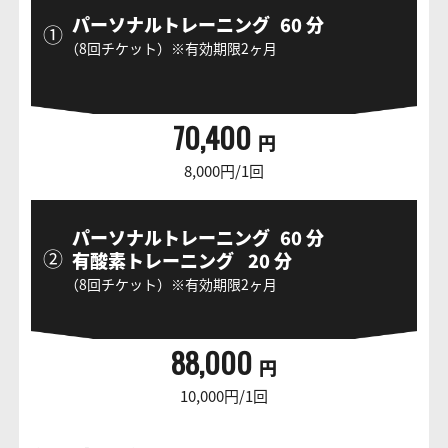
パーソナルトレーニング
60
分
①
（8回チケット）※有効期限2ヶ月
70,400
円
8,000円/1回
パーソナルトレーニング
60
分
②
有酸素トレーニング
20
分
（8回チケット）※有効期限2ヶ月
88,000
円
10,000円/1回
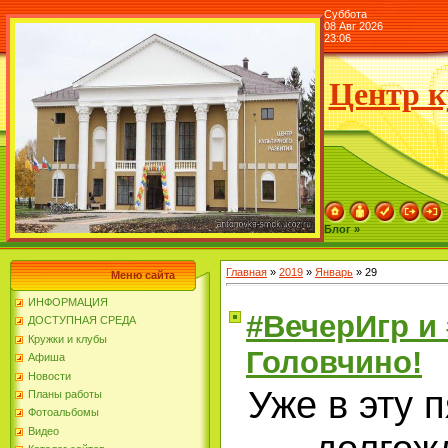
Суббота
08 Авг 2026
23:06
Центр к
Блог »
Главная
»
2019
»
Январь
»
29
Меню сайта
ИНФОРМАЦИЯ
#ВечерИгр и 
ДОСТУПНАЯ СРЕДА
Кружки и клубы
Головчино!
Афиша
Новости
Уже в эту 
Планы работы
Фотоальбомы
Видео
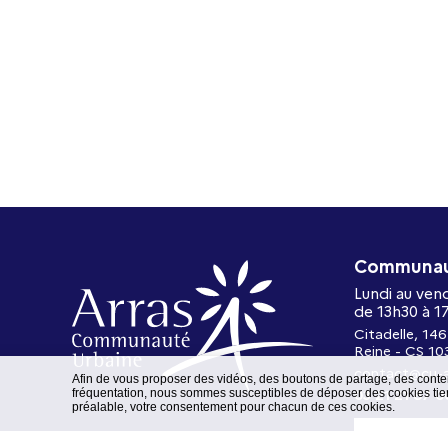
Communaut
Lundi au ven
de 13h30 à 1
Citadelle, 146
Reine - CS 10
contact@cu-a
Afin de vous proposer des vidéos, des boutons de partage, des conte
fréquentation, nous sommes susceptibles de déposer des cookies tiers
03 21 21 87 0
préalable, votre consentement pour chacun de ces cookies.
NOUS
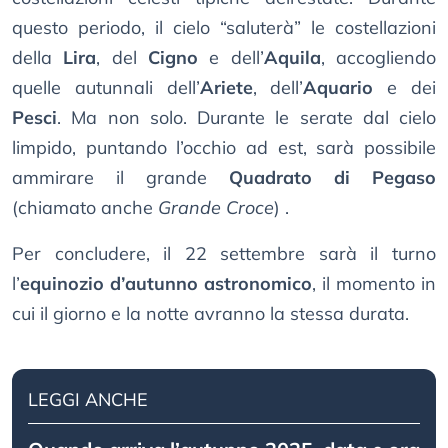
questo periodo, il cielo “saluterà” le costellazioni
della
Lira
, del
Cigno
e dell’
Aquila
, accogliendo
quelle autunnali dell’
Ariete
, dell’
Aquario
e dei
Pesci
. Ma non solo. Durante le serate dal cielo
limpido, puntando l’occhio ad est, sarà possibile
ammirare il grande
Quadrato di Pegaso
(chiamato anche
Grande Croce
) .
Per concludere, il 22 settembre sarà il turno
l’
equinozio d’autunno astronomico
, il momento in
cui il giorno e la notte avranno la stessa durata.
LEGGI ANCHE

--

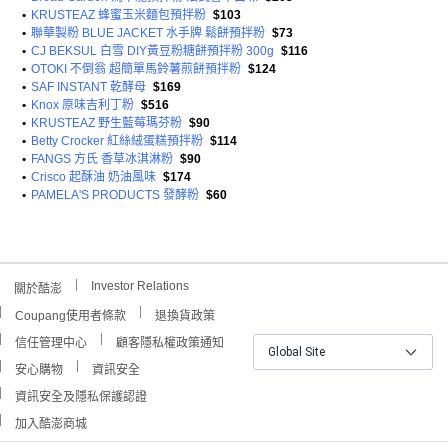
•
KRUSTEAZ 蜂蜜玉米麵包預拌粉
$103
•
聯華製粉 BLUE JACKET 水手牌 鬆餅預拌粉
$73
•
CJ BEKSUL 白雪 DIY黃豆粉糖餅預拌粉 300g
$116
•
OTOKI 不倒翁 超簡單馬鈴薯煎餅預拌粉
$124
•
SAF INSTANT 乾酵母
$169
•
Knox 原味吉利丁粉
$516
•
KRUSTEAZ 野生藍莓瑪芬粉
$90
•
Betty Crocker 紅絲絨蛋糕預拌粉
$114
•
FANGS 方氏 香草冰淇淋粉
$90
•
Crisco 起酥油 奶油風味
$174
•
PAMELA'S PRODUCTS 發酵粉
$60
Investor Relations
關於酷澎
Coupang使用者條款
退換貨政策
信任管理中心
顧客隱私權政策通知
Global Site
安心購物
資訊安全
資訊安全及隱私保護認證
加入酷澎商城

• Your goal:
Retype the stretch from the line containing "questo periodo, il" through the line containing "limpido, puntando l’occhio", with both of those lines included.

• Output for this task:
questo periodo, il cielo “saluterà” le costellazioni
della
Lira
, del
Cigno
e dell’
Aquila
, accogliendo
quelle autunnali dell’
Ariete
, dell’
Aquario
e dei
Pesci
. Ma non solo. Durante le serate dal cielo
limpido, puntando l’occhio ad est, sarà possibile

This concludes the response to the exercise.